Collective worship takes place in the classroom, the carpet area (our equivalent to a school hall), in the school’s outside areas and in church. Times of reflection and spirituality are not limited to these times and often occur across the life of the school. Children are invited to worship by the ringing of bells which signal it as a special time. Children are encouraged to prepare the focus table with objects that reflect the worship or are of importance at that particular time. The focus table  reflects the churches year through coloured cloths and stoles. Candles reflect the Trinitarian nature of God. Children and adults sit in a variety of formations, often ages are mixed, sat in a horseshoe. The facilitator reflects all worshippers so that all worshippers are at a similar level and to encourage the shared ownership of worship.


Our pattern of worship is varied. However a typical collective worship will begin with a greeting which sets the intention or focus. Words or a story from The Bible will be read. Leading from this children are engaged to make the intention or focus ‘come alive’. For example through drama, dance, song, music, images, a visitor or poetry. Following this is the response, a time for prayer, reflection and time to offer our intentions.

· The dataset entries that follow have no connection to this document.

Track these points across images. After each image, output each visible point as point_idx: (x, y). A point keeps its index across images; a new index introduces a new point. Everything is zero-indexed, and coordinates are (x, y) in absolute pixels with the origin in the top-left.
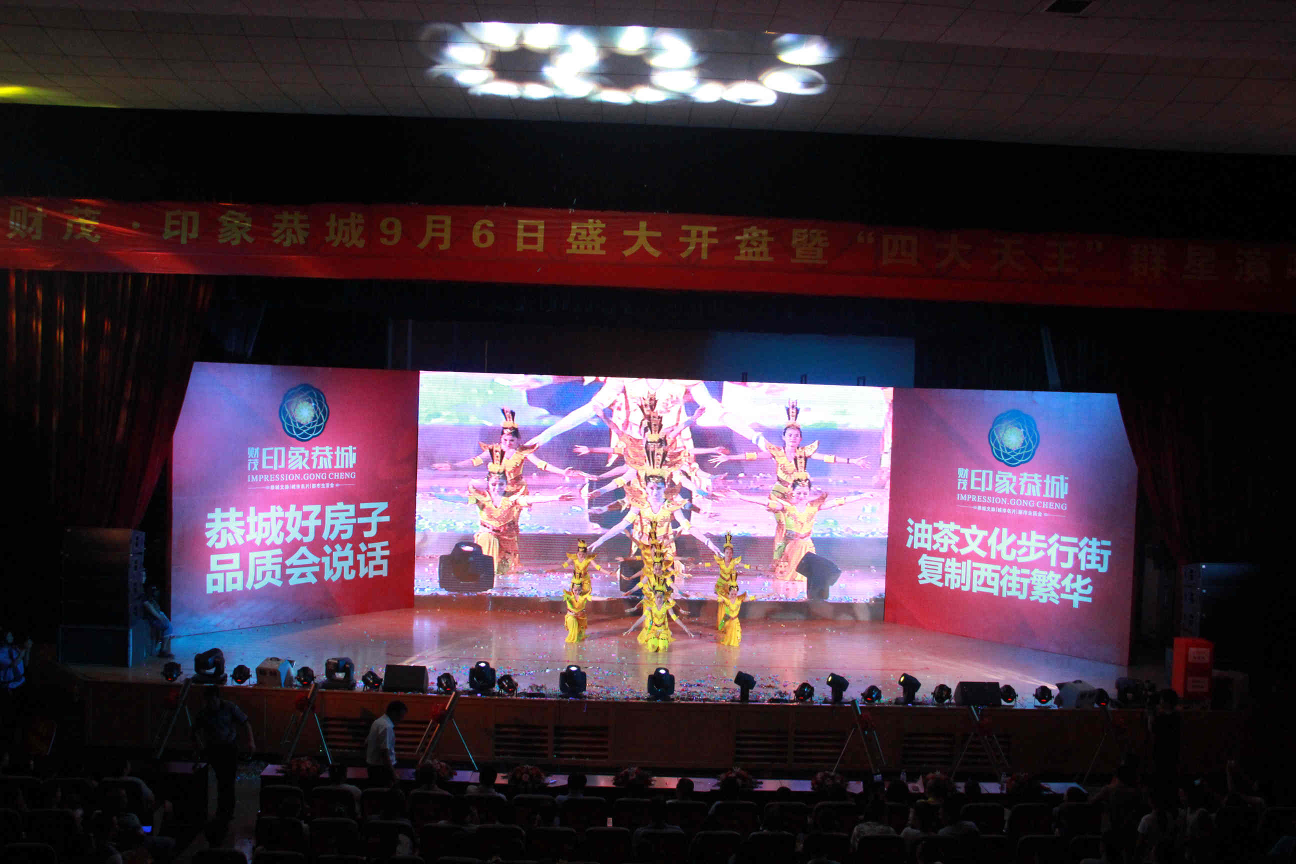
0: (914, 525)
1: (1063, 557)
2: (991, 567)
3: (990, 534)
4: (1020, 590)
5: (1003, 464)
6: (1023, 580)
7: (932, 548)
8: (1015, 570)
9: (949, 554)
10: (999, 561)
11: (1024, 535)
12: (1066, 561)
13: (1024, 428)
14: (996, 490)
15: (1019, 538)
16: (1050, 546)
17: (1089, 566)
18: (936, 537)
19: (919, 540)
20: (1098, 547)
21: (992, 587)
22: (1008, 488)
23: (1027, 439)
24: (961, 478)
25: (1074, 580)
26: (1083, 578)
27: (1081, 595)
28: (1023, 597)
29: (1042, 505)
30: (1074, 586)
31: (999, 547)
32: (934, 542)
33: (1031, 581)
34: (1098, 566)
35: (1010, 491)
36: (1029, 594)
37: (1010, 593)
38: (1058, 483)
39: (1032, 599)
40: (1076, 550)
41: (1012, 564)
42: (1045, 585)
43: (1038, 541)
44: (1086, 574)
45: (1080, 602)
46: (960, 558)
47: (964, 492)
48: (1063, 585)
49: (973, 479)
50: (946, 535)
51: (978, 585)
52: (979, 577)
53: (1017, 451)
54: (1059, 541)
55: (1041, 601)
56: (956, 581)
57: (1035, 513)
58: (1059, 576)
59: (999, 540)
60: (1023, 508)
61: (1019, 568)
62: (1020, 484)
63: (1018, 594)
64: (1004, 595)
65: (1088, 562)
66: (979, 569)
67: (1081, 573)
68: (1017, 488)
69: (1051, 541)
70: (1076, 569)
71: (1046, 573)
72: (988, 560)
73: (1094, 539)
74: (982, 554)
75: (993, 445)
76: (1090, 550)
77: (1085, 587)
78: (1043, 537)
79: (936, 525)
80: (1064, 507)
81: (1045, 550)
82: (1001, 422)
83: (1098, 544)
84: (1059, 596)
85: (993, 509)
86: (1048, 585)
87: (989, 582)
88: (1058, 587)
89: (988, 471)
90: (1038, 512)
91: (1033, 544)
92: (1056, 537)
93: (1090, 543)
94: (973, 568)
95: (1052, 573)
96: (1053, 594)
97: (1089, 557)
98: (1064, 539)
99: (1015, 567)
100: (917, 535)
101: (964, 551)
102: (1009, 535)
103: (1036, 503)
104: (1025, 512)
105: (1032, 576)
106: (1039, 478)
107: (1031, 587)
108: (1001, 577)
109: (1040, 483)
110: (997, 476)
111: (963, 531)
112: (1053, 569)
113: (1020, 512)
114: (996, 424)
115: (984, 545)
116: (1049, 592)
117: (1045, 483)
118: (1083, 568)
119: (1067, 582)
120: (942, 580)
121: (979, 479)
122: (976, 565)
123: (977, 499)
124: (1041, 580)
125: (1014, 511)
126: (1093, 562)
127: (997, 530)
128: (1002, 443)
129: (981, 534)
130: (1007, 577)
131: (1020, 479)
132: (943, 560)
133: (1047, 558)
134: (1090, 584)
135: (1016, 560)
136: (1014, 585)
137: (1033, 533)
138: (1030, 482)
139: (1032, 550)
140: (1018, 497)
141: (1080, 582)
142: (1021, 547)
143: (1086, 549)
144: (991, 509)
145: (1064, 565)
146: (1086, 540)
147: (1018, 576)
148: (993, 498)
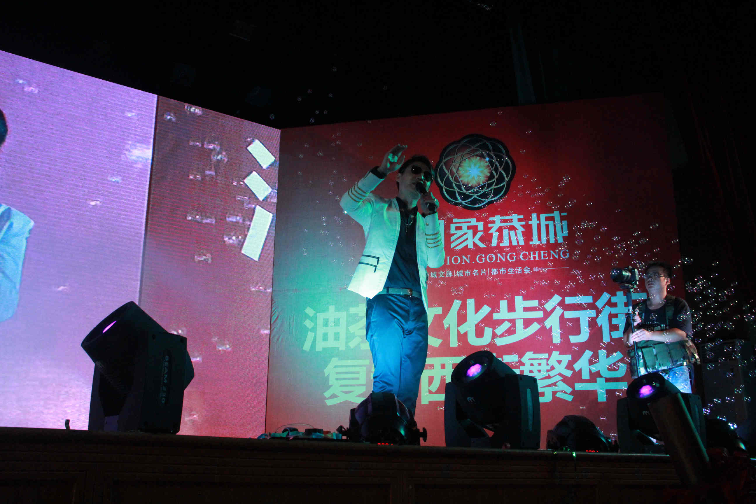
3: (446, 312)
7: (347, 346)
11: (504, 304)
12: (578, 332)
13: (489, 156)
14: (452, 246)
16: (547, 314)
23: (496, 170)
27: (608, 380)
30: (594, 368)
31: (463, 329)
35: (475, 244)
38: (551, 223)
40: (592, 313)
43: (526, 309)
45: (610, 393)
48: (577, 369)
51: (430, 392)
54: (562, 304)
57: (519, 270)
58: (568, 357)
59: (462, 319)
60: (498, 265)
62: (490, 232)
68: (486, 238)
69: (549, 306)
71: (546, 355)
76: (614, 311)
78: (535, 303)
81: (540, 321)
88: (568, 373)
91: (519, 314)
92: (557, 299)
93: (614, 300)
95: (556, 355)
96: (562, 386)
97: (614, 321)
98: (569, 300)
100: (321, 331)
102: (477, 309)
103: (518, 255)
105: (523, 364)
106: (520, 220)
109: (522, 226)
110: (453, 227)
112: (556, 348)
114: (446, 157)
116: (555, 384)
117: (531, 225)
118: (606, 339)
124: (540, 368)
127: (457, 304)
128: (456, 180)
131: (490, 225)
133: (545, 332)
134: (622, 360)
137: (519, 299)
138: (505, 227)
139: (519, 324)
140: (489, 250)
142: (500, 322)
143: (608, 310)
144: (445, 275)
145: (574, 339)
146: (606, 296)
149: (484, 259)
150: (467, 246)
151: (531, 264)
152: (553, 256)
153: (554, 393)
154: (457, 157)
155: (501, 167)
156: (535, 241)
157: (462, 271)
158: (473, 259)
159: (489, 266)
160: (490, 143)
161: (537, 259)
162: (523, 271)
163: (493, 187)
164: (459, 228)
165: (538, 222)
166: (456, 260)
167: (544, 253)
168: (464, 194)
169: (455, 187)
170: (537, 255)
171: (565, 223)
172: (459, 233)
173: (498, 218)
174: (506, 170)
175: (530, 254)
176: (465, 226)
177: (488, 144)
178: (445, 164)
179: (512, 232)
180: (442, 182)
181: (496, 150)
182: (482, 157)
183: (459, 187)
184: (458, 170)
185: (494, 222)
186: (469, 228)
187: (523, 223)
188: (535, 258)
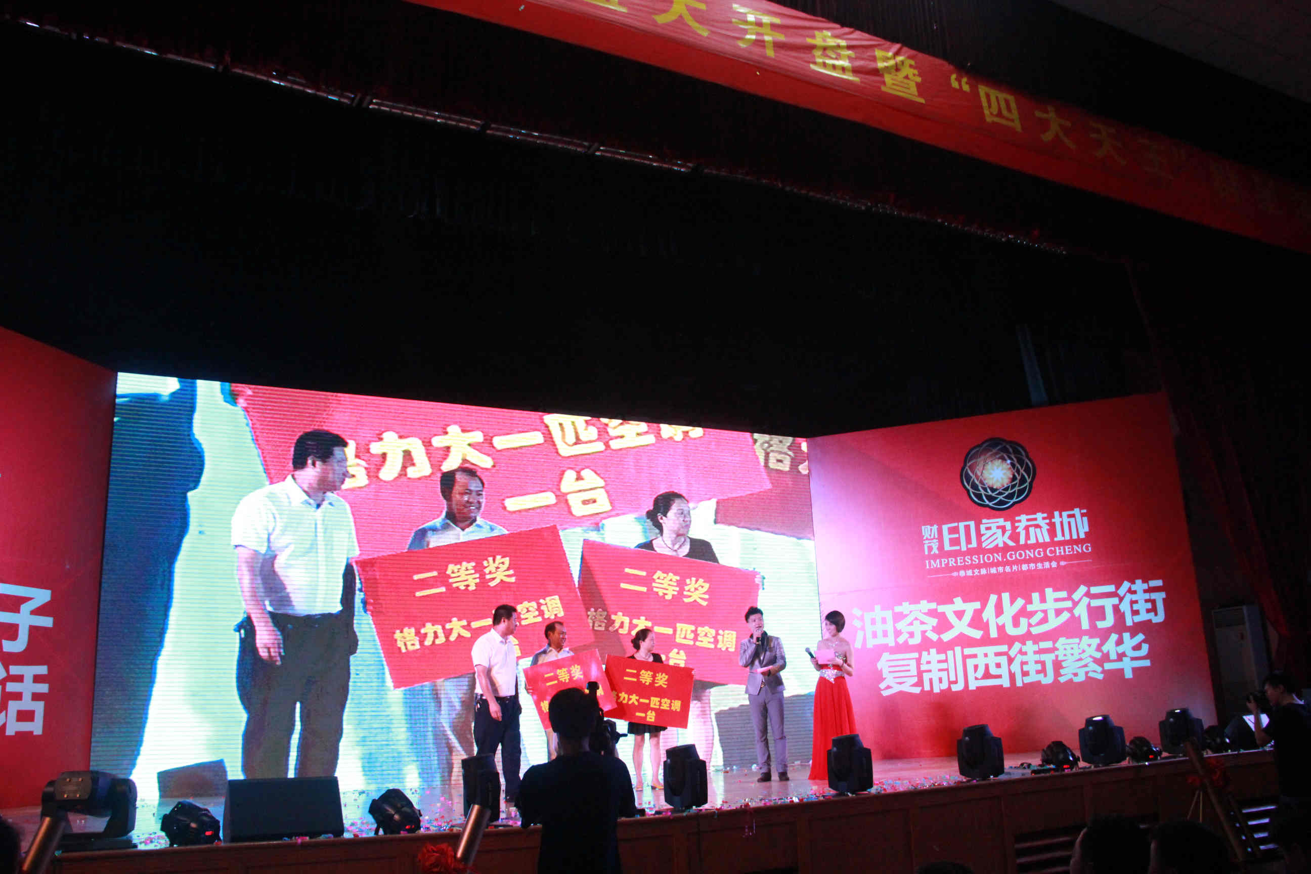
0: (862, 616)
1: (1097, 614)
2: (991, 650)
3: (984, 606)
4: (1043, 671)
5: (987, 509)
6: (1043, 657)
8: (1030, 647)
9: (926, 644)
10: (1004, 638)
11: (1036, 596)
12: (1104, 618)
13: (1010, 458)
14: (984, 545)
15: (1029, 601)
16: (1076, 604)
17: (1137, 619)
18: (901, 625)
19: (875, 635)
20: (1145, 591)
21: (1000, 676)
22: (1001, 540)
23: (1018, 471)
24: (927, 539)
25: (1120, 642)
26: (1132, 637)
27: (1133, 659)
28: (1048, 680)
29: (1055, 552)
32: (898, 633)
33: (1057, 656)
34: (1151, 616)
35: (1005, 543)
36: (1057, 674)
37: (1027, 680)
38: (1072, 520)
39: (1062, 680)
40: (1115, 601)
41: (1022, 639)
42: (1078, 657)
43: (1056, 600)
44: (1135, 630)
46: (943, 647)
47: (935, 557)
48: (1105, 652)
49: (946, 537)
50: (916, 619)
51: (976, 679)
52: (976, 667)
53: (1006, 489)
54: (1088, 594)
55: (1076, 680)
56: (941, 680)
58: (1097, 641)
60: (1028, 561)
61: (1035, 642)
62: (1018, 531)
63: (1040, 677)
64: (1019, 684)
65: (1135, 613)
66: (975, 656)
67: (1128, 629)
68: (1015, 537)
70: (1120, 626)
71: (1077, 640)
72: (986, 641)
73: (1139, 582)
74: (977, 634)
75: (969, 488)
76: (1134, 597)
77: (1137, 647)
79: (898, 609)
80: (1087, 548)
81: (1070, 610)
82: (975, 456)
83: (1145, 586)
84: (1103, 667)
85: (984, 571)
86: (1083, 656)
87: (993, 671)
88: (1098, 655)
89: (967, 523)
90: (1050, 562)
91: (1051, 605)
93: (1134, 588)
94: (965, 658)
95: (1085, 639)
97: (1135, 607)
98: (1095, 590)
99: (1029, 643)
101: (947, 637)
103: (1045, 551)
104: (1032, 565)
105: (1057, 649)
106: (1044, 518)
107: (1058, 665)
108: (1011, 660)
109: (1047, 524)
110: (983, 527)
111: (941, 609)
112: (1086, 633)
113: (1025, 567)
115: (977, 621)
116: (1086, 666)
117: (1054, 523)
118: (1129, 623)
119: (1110, 646)
120: (920, 683)
121: (956, 536)
122: (968, 651)
123: (956, 562)
124: (1072, 651)
125: (1015, 568)
126: (1143, 612)
127: (993, 598)
128: (981, 482)
129: (971, 608)
130: (1019, 658)
131: (1017, 524)
132: (916, 655)
134: (1144, 641)
135: (1029, 632)
136: (1032, 668)
137: (1049, 591)
140: (1018, 547)
141: (1129, 642)
143: (1129, 597)
144: (979, 572)
145: (1101, 625)
146: (1126, 585)
147: (1035, 653)
148: (981, 556)
149: (1014, 556)
150: (997, 545)
151: (1058, 559)
152: (1077, 551)
153: (1087, 673)
154: (980, 460)
155: (1022, 467)
156: (1059, 538)
157: (995, 568)
158: (1004, 556)
159: (1017, 562)
160: (1011, 446)
161: (1062, 554)
162: (1051, 566)
163: (1016, 488)
164: (988, 529)
165: (1061, 519)
166: (989, 558)
167: (1069, 548)
168: (991, 496)
169: (980, 488)
170: (1062, 551)
171: (1085, 519)
172: (989, 533)
173: (1023, 517)
174: (1027, 470)
175: (1055, 549)
176: (994, 526)
177: (1008, 446)
178: (970, 467)
179: (1038, 530)
180: (968, 484)
181: (1016, 452)
182: (1003, 459)
183: (985, 489)
184: (982, 473)
185: (1020, 521)
186: (998, 527)
187: (1047, 521)
188: (1060, 553)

The sending out is a vital part of our worship and ensures the impact of the Collective Worship is carried forward into the working day of the school.


All members of the school community are encouraged to lead Collective Worship including staff, children, clergy and visitors. Members of the clergy are very valued part of our school community, taking Collective Worship regularly. Bridgebuilder Trust visit schools regularly through the year.


Collective Worship draws on our school vision, the church seasons, the seasons of the school year, British values, the values from Roots and Fruits, Space Makers, Worship Workshops led by the Diocese of Oxford as well as responding to the life events of our school community and the wider world.


Collective Worship is monitored and evaluated by the Executive Head Teacher and foundation governors on an annual basis. A ‘big book’ of Collective Worship is kept as a snap shot of the school’s Collective Worship journey and can be viewed upon request.